After several years at Jo Malone London, Christine has now joined Hermès, to work alongside Jean-Claude Ellena. Her desire to ‘pare down’ fragrances chimes perfectly with Jean-Claude’s, and we’re on tenterhooks to see what this creative partnership produces:

‘I have a creative preference for compositions characterised by simplicity, which mirrors their philosophy’. ‘Favourite’ notes go in cycles: ‘I’ve phases when I’m deeply into a single type: woody, oriental, green facets. It can turn almost into an obsession, until I have the feeling I’ve found what I’m looking for, and then I move on.’ And is it easier to create for women, or men? ‘Gender in perfume is an everlasting debate. In reality, anyone can wear whatever he or she likes – even if the fragrance is supposedly “masculine” or “feminine”. There’s no right or wrong…’

What is your first ‘scent memory’?

My first olfactory memory is the scent of the famous Italian talc “Boro Talco” that my mother used for my little brother.

When did you decide you wanted to be a perfumer/create your own perfume?

I knew I wanted to become a perfumer when I started working in Firmenich R&D laboratories. There, I fell in love with the raw materials used in perfumery and begun to express myself through fragrance.

What are your five favourite smells in the world? 

Of course, the best scents are the ones of my loved ones: my children, my lover and my mother! I love the scent of a Pierre de Ronsard Rose and the scent of asphalt just after a pouring rain.

What is the fragrance you wish you’d created?

There are two fragrances that I absolutely love and wear myself: “Féminité du bois” and “Ambre Sultan” by Serge Lutens.

Do you feel (like us) that this is one of the most exciting times in fragrance history, because of the creativity being expressed by perfumers?  Why do you think that is?

I agree. I feel that brands are asking for more and more authentic and qualitative notes, complex fragrances with great character and signature. So it is quite an exciting time indeed! 

If you could have created a fragrance for a historical figure, who would it be?

Eve – to imagine a fragrance for the first woman ever would be quite exciting.

What’s the first fragrance you bought?  And the first bought for you…?

The first fragrance I bought was Mary Quant Havoc. Most of the time, if want to wear a fragrance I will buy it for myself, but once, I received as a gift Guy Laroche Fidji.

Do you have a favourite bottle design, from those that have been used for your fragrance creations?

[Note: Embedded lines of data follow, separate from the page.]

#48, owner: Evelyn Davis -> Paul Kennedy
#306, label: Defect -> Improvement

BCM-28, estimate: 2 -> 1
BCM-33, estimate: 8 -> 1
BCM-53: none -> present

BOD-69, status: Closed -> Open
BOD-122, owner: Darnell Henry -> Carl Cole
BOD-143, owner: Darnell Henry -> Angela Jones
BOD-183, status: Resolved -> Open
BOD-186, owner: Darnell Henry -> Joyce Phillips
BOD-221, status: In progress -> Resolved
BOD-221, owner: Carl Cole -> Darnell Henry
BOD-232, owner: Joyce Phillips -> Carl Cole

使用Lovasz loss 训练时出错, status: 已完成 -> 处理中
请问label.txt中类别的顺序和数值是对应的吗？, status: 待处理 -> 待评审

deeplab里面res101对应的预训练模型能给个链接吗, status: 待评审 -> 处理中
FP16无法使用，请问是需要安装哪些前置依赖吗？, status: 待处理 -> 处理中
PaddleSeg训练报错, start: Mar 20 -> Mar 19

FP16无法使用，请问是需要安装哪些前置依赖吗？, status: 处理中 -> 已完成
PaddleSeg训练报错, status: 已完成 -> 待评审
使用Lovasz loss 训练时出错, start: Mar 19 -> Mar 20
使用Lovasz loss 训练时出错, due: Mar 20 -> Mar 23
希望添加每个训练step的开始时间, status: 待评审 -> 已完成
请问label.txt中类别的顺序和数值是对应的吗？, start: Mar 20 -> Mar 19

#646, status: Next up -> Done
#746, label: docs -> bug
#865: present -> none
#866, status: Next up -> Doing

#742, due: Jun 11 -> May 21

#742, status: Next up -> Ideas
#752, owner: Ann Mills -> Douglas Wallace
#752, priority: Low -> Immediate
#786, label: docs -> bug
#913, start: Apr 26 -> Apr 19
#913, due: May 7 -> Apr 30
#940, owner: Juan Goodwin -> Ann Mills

I like when a fragrance bottle is heavy, when you feel the weigh of precious glass. The Jo Malone London bottles in particular had this quality.

How many perfumes might you be working on, at one time?

It depends; quite often I work on about ten fragrances at the same time.

Does your nose ever ‘switch off’?

Even if my nose sometimes “switches off” because of a bad cold, the brain doesn’t, and I can still imagine and write formulas. I smell them once my nose is treated.

How long, roughly, does it take you to create a fragrance?

Once again, it depends on the project. It can be from three days to three whole years.

Is creating a fragrance ‘visual’ for you, as well as something that happens in the nose/brain?  If so, in what way…?  Is a mood-board helpful?

The idea of the fragrance first rises in the brain. Everything can arouse my imagination: mood boards, stories, colours, shapes, textures … After that, I write down what I imagine and at the end, I smell what I had in mind in the first place.

What can each of us do to enhance our appreciation of fragrance?

To appreciate a fragrance, you just have to follow your instinct. When a fragrance touches you, tickles your sensitivity, it means that the fragrance is made for you.

What is your best tip for improving a person’s sense of smell?

Be olfactively curious. Smell everything you can, everywhere, everyday.  Have your nose on high alert.

If you had one fragrance note that you love above all others, what would that be?

The next fragrance I will be creating of course. I will certainly love it more that any other one!